The relationship between the twins was well done, the tension, love and despair for them palpable. I wondered about Iris and how she coped with a life of camping and getting around on horseback in a time when that would have been very much frowned upon. Yet there was little opposition from townsfolk and I wasn’t sure this was quite realistic for the time. Nevertheless, her character makes for an interesting take on a story which at times seemed like the wild west. Chasing the puma through the wilderness also reminded me a little of the novel Once there were Wolves by Charlotte McConaghy.

The only thing that did throw me off towards the end was the backstory about the twins parents. In my opinion it interrupted the climactic flow and should have come a lot earlier in the novel.

Otherwise, a beautifully told tale. It’s short too, so check it out.

Book Review: The Ledge by Christian White

I always enjoy Christian White’s novels. He is known for his twisting crime mysteries and this one is no exception.

Human remains are found under a cliff which sends three friends into a tail spin of panic about what happened to their friend Aaron in 1999.

This one is a dual-narrative story which I always enjoy as I love reading about the past meeting the present. In this case it catches up to the friends who have a lot to hide.

 The Ledge certainly delivers as we’re taken on a journey through Justin’s teenage diary and then see how his life as a mid-thirties man turns out. There is a lot at stake for the friends as the authorities close in on the mystery. To say more would give it away. But the twist is one you won’t see coming.

It’s fast-paced an well written and an ideal holiday read. Check it out.

Book Review: Wifedom by Anna Funder

It seems everyone is talking about and reading this book. It has courted controversy, admiration and much discussion.

Wifedom was one for our book group and created quite a discussion about George Orwell the man, the writer, and the husband. What Anna Funder does superbly in this book is to put the meaning of what it is to be wife, front and centre and in particular what was to be George Orwell’s wife.

Eileen O’Shaughnessy, herself an Oxford scholar and poet marries George Orwell and Funder meticulously explores her impact and influence on George Orwells’ work as an author, in particular of Animal Farm and the later works, 1984.

Having read both novels many years ago they made a significant impact on my younger self. Understanding the story behind the works now gives me the impetus to read them again.

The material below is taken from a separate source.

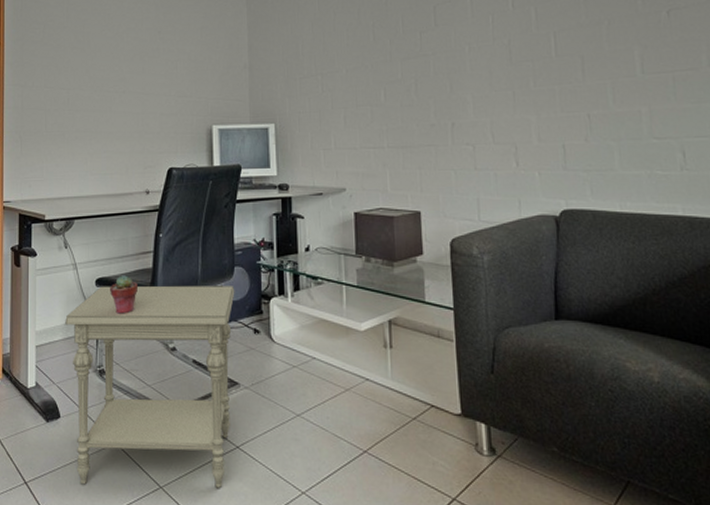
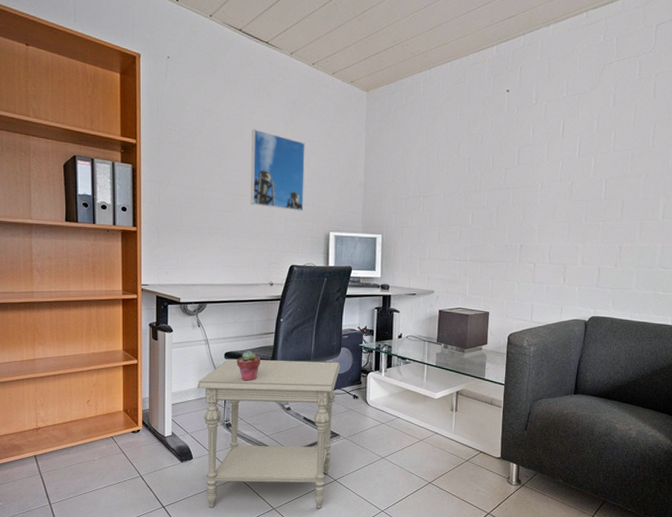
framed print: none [120,17,181,104] -> present [251,129,305,211]

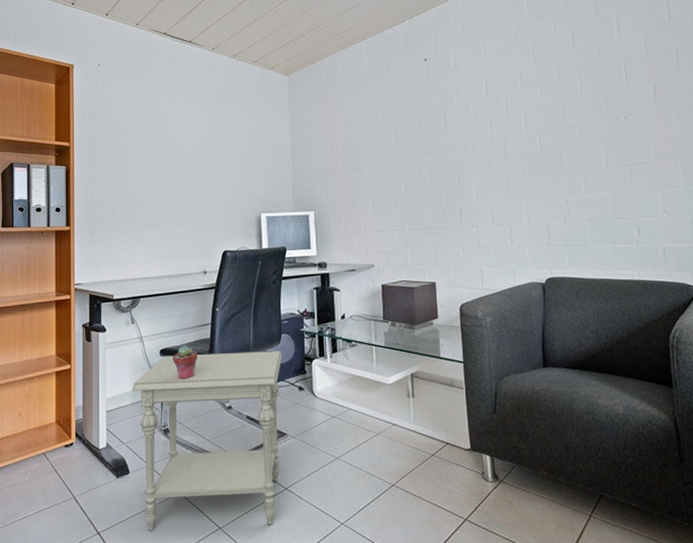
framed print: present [251,129,305,211] -> none [179,121,233,196]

Funder’s research takes us behind the scenes of this married couple’s life in Spain when Orwell fought in the Spanish Civil War, his writing and his battle with tuberculosis. More importantly she sees Eileen’s own struggle, to bring in an income to support them, her heath struggles and her utter devotion to doing everything to support her husband’s art.

It’s completely fascinating as Funder draws on the patriarchal system not just in the 1930’s but in current day of unacknowledged work done by women everywhere.

Orwell comes out poorly. His behaviour could be put down to the patriarchal system of the day yet Funder shows us that he was a very poor excuse for a human being.

I wasn’t sure about Funder’s imposition of her own story, while interesting, hardly added much. I did appreciate the incredible research to bring about such an enlightening story about a woman who was truly amazing in her own short life.

Read this one for yourself and you’ll get what all the fuss is about.